Google Grants $1 Million To Move From C++ To Rust. Is C++ Slowly Dying?
Google Is (Early) Adopting Rust. Are You?

This LinkedIn post recently caught my eye.

As per the post, Google announced funding of $1 Million to the Rust Foundation to improve interoperability between C++ and Rust.
This is huge!
Why, you’d ask?
C++ runs the world that we see today.
It is one of the most popular programming languages used to build backend and embedded systems.
According to the TIOBE Index, a measure of the popularity of a programming language, C++ is 3rd on the list (just after Python and C).
C++ is fast, runs with minimal overhead and developers love it.
BUT, programming in C++ comes with a big issue that cannot be left unaddressed.
This issue is — Memory safety.
Are Memory Safety Issues A Big Deal?
Look at the plot from Google’s 2019 report on the vulnerabilities fixed in Android systems.
60% of these vulnerabilities come from memory issues in the code.

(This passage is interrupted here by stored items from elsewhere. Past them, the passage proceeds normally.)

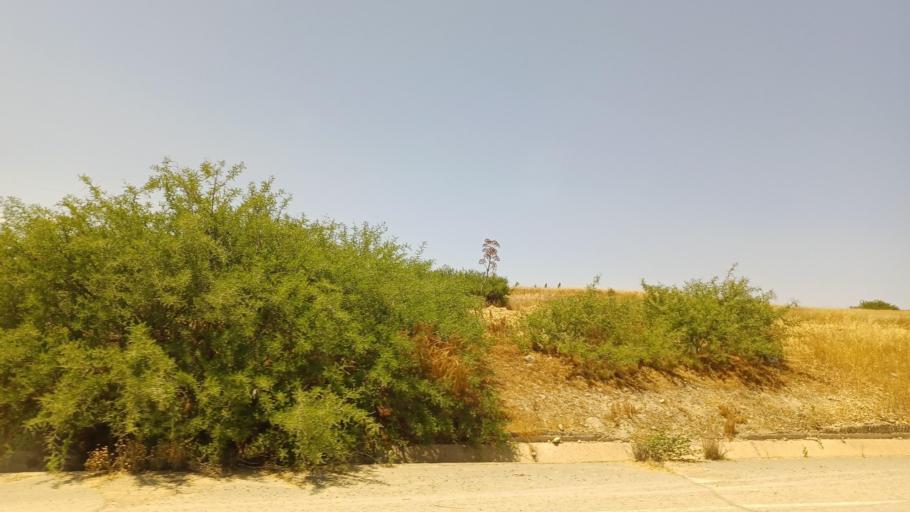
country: CY
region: Larnaka
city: Pyla
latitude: 35.0031
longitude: 33.7036
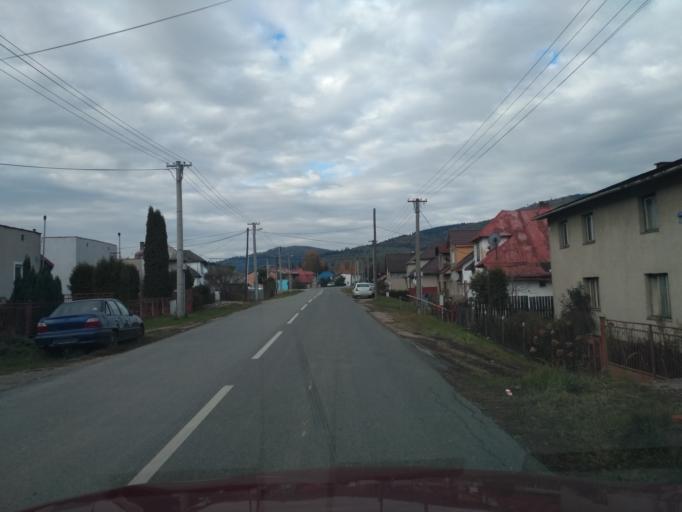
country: SK
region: Kosicky
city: Krompachy
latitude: 48.8063
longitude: 20.7261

That’s the same with most major tech companies:
- Microsoft: ~70% of the vulnerabilities each year continue to be memory safety issues
- The Chromium Projects: 70% of the high-severity security bugs are memory unsafety problems (that is, mistakes with C/C++ pointers).
Half of those are Use-after-free bugs (when a program does not clear the pointer to that memory after it is freed).
- Mozilla: On analysis of security vulnerabilities, of the 34 critical/high bugs, 32 (94%) were memory-related.
- Google’s Project Zero: 67% of zero-day vulnerabilities for the year 2021, were memory corruption vulnerabilities
According to Ryan Levick from Microsoft Azure, in 2004, each memory-related error cost the industry about $250,000.
So, collectively these memory bugs in the C/C++ code costs the tech industry millions of dollars!
Besides the financial costs, malicious actors on the internet exploit these bugs and use them in the commission of attacks against real people.
So yes, this affects the non-programmers at a deeper level than they realise, too.
But Can’t We Fix C/ C++?
A lot of effort has been previously put in to minimise memory-related bugs in C/C++ code.
These include:
- Sanitizers such as AddressSanitizer, LeakSanitizer and UndefinedBehaviorSanitizer
- Static analysis tools such as Clang Static Analyzer, Coverity, Cppcheck
- Modern C++ compilers (e.g., GCC, Clang, MSVC) with improved compiler warnings
- Modern C++ features such as Smart Pointers and Move Semantics
- Safe Libraries (
std::vectorinstead of raw arrays) - Improved memory allocators (e.g. Scudo Hardened Allocator)
- Rigorous code reviews and teams following best practice rules for writing safe and efficient C++ code
But, honestly, none of them have worked well and programmer (human) errors still cause major memory bugs in critical codebases.
Rust To The Rescue
1. Memory Safety Without Garbage Collection
Rust, introduced as a modern systems programming language, introduces Type safety and Thread Safety at compile time.
Unlike C/C++, Rust prevents memory bugs (such as Dangling pointers) through its ownership model without needing a garbage collector.
Eliminating the garbage collector also removes the runtime overhead and makes Rust super fast!
With an ultra-pedantic compiler, Rust won’t let you compile code that violates safety and memory management rules. This drastically reduces the bugs that manifest at run time.
Want a real-world example?
The Authorisation service at npm was recently re-written in Rust and the results? — npm’s first Rust program has caused 0 alerts in its year and a half in production.
Things are so lucrative that Microsoft Azure’s CTO has advised to halt starting any new projects in C/C++!